# PR - someone talk me off the ceiling please



## Cueball (Apr 2, 2012)

Hi all,

I'm really hoping somone can give me a bit of advice as I've had a bit of a shock today, and it's left me panicking. 

I live in SA with my wife (who's a citizen) and have been doing so for 2 years with a TR - the spousal one that lets you work (that I don't think exists any more). 

We celebrated our five year wedding anniversary last October, so I went along to VFS to apply for PR today as my TR runs out in two months. 

The problem is that I've just discovered that PR now takes 6-8 months to process. Maybe I should have known that before - I've no idea. I put the application in all the same, and now that I've got home to look at options realised that perhaps I shouldn't. 

Basically, my problem is that to renew my TR while I wait for PR to come through, I need to apply 60 days before the visa runs out - again, I wasn't aware of this so I'm an idiot for not thinking this might be a problem. That means I have to apply tomorrow - but to apply I need another Police Clearance cert (I only have a photocopy of the one I just handed in, not certified), and that takes eight weeks. 

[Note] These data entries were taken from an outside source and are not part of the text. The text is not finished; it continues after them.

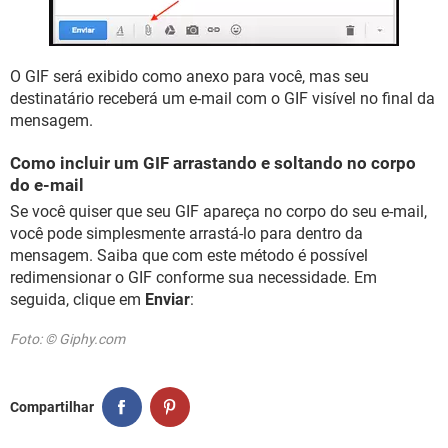
O GIF será exibido como anexo para você, mas seu
destinatário receberá um e-mail com o GIF visível no final da
mensagem.
Como incluir um GIF arrastando e soltando no corpo
do e-mail
Se você quiser que seu GIF apareça no corpo do seu e-mail,
você pode simplesmente arrastá-lo para dentro da
mensagem. Saiba que com este método é possível
redimensionar o GIF conforme sua necessidade. Em
seguida, clique em
Enviar
:
Foto: © Giphy.com
Compartilhar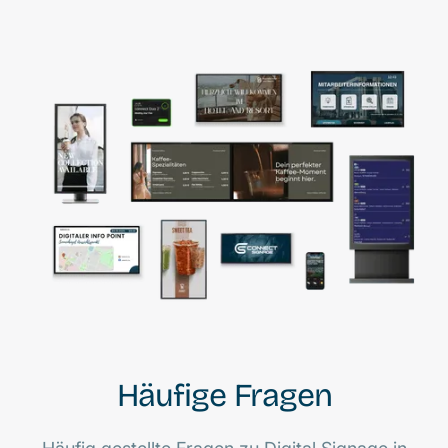
Häufige Fragen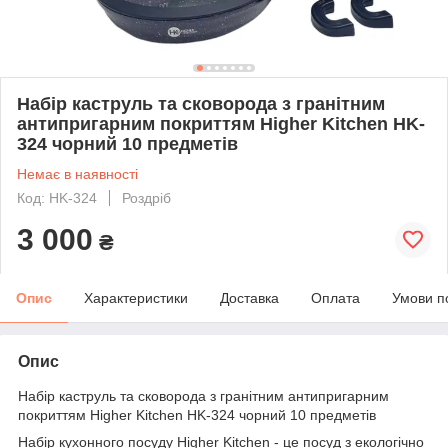
Набір каструль та сковорода з гранітним
антипригарним покриттям Higher Kitchen HK-
324 чорний 10 предметів
Немає в наявності
Код: HK-324
Роздріб
3 000
₴
Опис
Характеристики
Доставка
Оплата
Умови п
Опис
Набір каструль та сковорода з гранітним антипригарним
покриттям Higher Kitchen HK-324 чорний 10 предметів
Набір кухонного посуду Higher Kitchen - це посуд з екологічно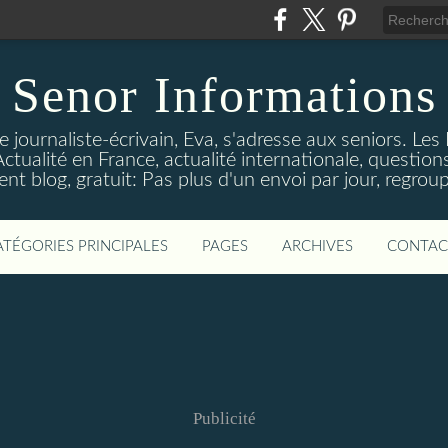
Senor Informations
 journaliste-écrivain, Eva, s'adresse aux seniors. Les
ctualité en France, actualité internationale, questions
t blog, gratuit: Pas plus d'un envoi par jour, regroup
ATÉGORIES PRINCIPALES
PAGES
ARCHIVES
CONTAC
Publicité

As far as I can see my only option is to a) try and get an appointment for tomorrow and wing it with the photocopied police cert or b) apply for a brand new TR permit.

Either way, I can't see how I'll be able to stay in the country come October - which under the new rules means I'll have to apply from my home country, and probably restart the PR application again. Any flexibility that was in the old system around being able to live and work while visa decisions are made seems to have vanished under the new system. 

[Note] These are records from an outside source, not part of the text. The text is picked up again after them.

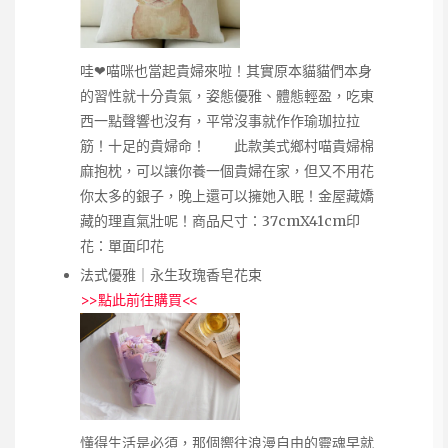
哇❤喵咪也當起貴婦來啦！其實原本貓貓們本身
的習性就十分貴氣，姿態優雅、體態輕盈，吃東
西一點聲響也沒有，平常沒事就作作瑜珈拉拉
筋！十足的貴婦命！ 此款美式鄉村喵貴婦棉
麻抱枕，可以讓你養一個貴婦在家，但又不用花
你太多的銀子，晚上還可以擁她入眠！金屋藏嬌
藏的理直氣壯呢！商品尺寸：37cmX41cm印
花：單面印花
法式優雅｜永生玫瑰香皂花束
>>
點此前往購買
<<
懂得生活是必須，那個嚮往浪漫自由的靈魂早就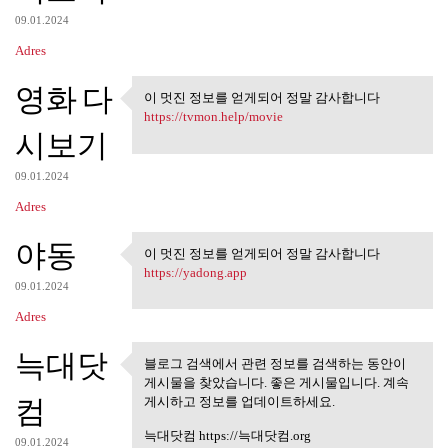
09.01.2024
Adres
영화 다
이 멋진 정보를 얻게되어 정말 감사합니다
이 멋진 정보를 얻게되어 정말 감
https://tvmon.help/movie
사합니다
시보기
09.01.2024
Adres
야동
이 멋진 정보를 얻게되어 정말 감사합니다
이 멋진 정보를 얻게되어 정말 감
https://yadong.app
사합니다
09.01.2024
Adres
늑대닷
블로그 검색에서 관련 정보를 검색하는 동안이
블로그 검색에서 관련 정보를 검
게시물을 찾았습니다. 좋은 게시물입니다. 계속
색하는 동안이 게시물을
컴
게시하고 정보를 업데이트하세요.
늑대닷컴 https://늑대닷컴.org
09.01.2024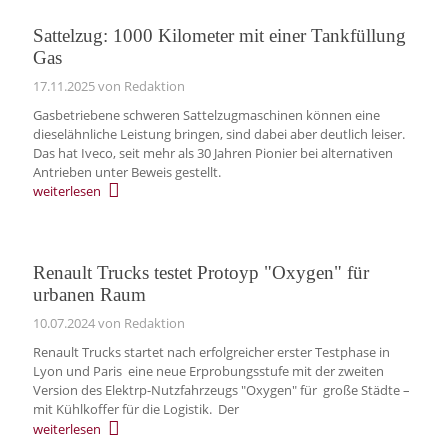
Sattelzug: 1000 Kilometer mit einer Tankfüllung
Gas
17.11.2025
von Redaktion
Gasbetriebene schweren Sattelzugmaschinen können eine
dieselähnliche Leistung bringen, sind dabei aber deutlich leiser.
Das hat Iveco, seit mehr als 30 Jahren Pionier bei alternativen
Antrieben unter Beweis gestellt.
weiterlesen
Renault Trucks testet Protoyp "Oxygen" für
urbanen Raum
10.07.2024
von Redaktion
Renault Trucks startet nach erfolgreicher erster Testphase in
Lyon und Paris eine neue Erprobungsstufe mit der zweiten
Version des Elektrp-Nutzfahrzeugs "Oxygen" für große Städte –
mit Kühlkoffer für die Logistik. Der
weiterlesen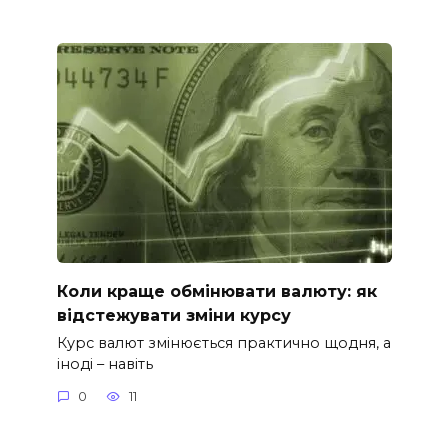
Коли краще обмінювати валюту: як
відстежувати зміни курсу
Курс валют змінюється практично щодня, а
іноді – навіть
0
11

This would obviously be a personal and professional disaster - has anyone had similar experiences at all?


----------



## Skilled (May 10, 2011)

As for Police Clearance, you can ask for a re-print if it still within 6 months period. If you do this in person you will get it immediately. If you stay very far from Pretoria, call the department to find out how quickly you can get a re-print


----------



## hopeful1986 (Feb 5, 2014)

i have no clue how your situation would work, but i did let my permit lapse too not too long ago. i had to get a temporary visitor's permit in order to stay in the country (you cant work legally but at least you can get the 90 day visa at the border coming in without a hassle) which can be renewed internally i believe and it will allow you the time to be with your family and get your affairs in order. in the interim you can get your TR in order (dont abuse of course as the new rules allow for one to be banned, but the first time isnt grounds for a ban). perhaps find out from SAPS which is the best branch to apply to, or i recall when submitting my work permit (in botswana though, but perhaps the UK cosulate would allow you to post the police clearance?) they only required proof to show i had submitted the request to SAPS and were willing to accept the rest of my documentation on the basis that i would submit the police clearance asap. i know its harder for you than me as for me its a few hrs drive back and forth but its worth a try. 

its the only thing i can think of.


----------



## ernal (Jul 16, 2014)

The 60 day rule isnt valid, my friend submited few weeks to expiration. So u can submit even a month b4 expiration, as long as you application is in before your expired visa. As long as you have lived together for 5years and meet all requirement, just wait , the new VFS system is reliable, so just keep still


----------